In this structure, the support plate 2 has reinforcing pieces on both sides,
11 strengthens the rigidity in the Y-Y direction, and the reinforcing piece 12 strengthens the rigidity in the XX direction.

For this reason, the support plate 2. Even if thermal stress is applied to the lead frame due to the difference in thermal expansion coefficients between the semiconductor element 6 and the resin 8, the support plate 2 can be prevented from being bent by this thermal stress, and the influence of thermal stress on the semiconductor element 6 can be suppressed. The relaxation prevents cracking of the element, separation from the support plate 2, etc., and ensures reliability of the semiconductor device.

FIGS. 2(a) to 2(c) show a planar cross-sectional view of a second embodiment of the present invention, and cross-sectional views taken along lines X--X and Y--Y. Note that the same parts as in FIG. 1 are given the same reference numerals.

In this embodiment, a reinforcing piece (12 in FIG. 1) formed at the end of the support plate 2 is separated by a slit provided on both sides of the external lead 3 as a reinforcing piece 12A.
It has a structure in which 2A is bitten into the resin 8. This biting further improves the integration of the reinforcing piece 12A and the resin 8, and further strengthens the rigidity of the support plate 2 in the Y-Y line direction.

〔Effect of the invention〕

As explained above, in the present invention, the supporting plate of the lead frame is integrally formed with reinforcing pieces whose side edges and end edges are folded up. It is possible to increase the rigidity in the direction and the Y direction, suppress bending of the support plate due to thermal stress, and alleviate the influence of thermal stress on the semiconductor element due to this bending. As a result, the rigidity can be increased without making the support plate thicker, the life of the semiconductor device can be increased, and the thickness and cost of the semiconductor device can be reduced.

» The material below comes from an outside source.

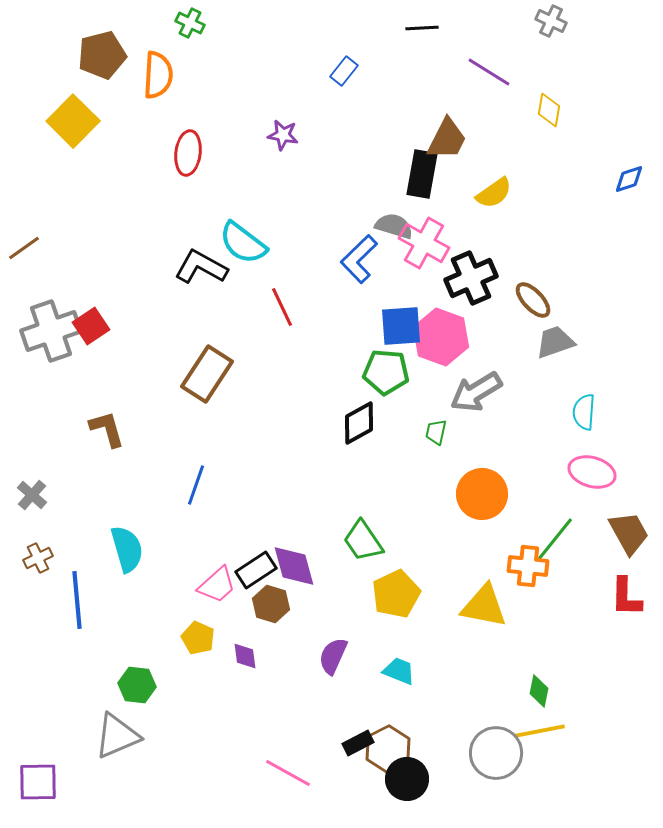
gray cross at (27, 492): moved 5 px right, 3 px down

[Brief explanation of the drawing]

FIG. 1 shows a first embodiment of the present invention; FIG. 1(a) is a plan sectional view, FIG. 1(b) is an x-X &;
FIG. 2(c) is a Y-Y compressed sectional view, FIG. 2 is a second embodiment of the present invention, FIG. 2(a) is a plan sectional view, and FIG.
) is a vertical sectional view taken along line X-X, FIG. 3(c) is a compressed Y-Y sectional view, FIG. 3 shows a conventional structure, FIG. is a vertical cross-sectional view taken along the line X-X, and the same figure (c
) is a Y-Y compressed cross-sectional view, and Figures 4(a) and (b) are diagrams modeled to explain thermal stress, and each shows the same vertical cross-sectional state as Figure 3(b). It shows. ■... Lead frame, 2... Support plate, 3, 4.5
...External lead, 6...Semiconductor element, 7...Metal thin wire, 8...Resin, 9...Mounting hole, 10.11...
- Reinforcement piece, 12.12A... Reinforcement piece. Figure 1 Figure 2 Figure 3 (a) Figure 4 (a) (b)

Claims (1)

[Claims] 1. A high power semiconductor device in which a semiconductor element is mounted on a support plate of a lead frame formed in a rectangular shape, this semiconductor element is electrically connected to external leads, and then sealed with resin together with the support plate, A high-power semiconductor device characterized in that reinforcing pieces are integrally formed on the side edges and end edges of the support plate, respectively, by folding up the edges of the support plate.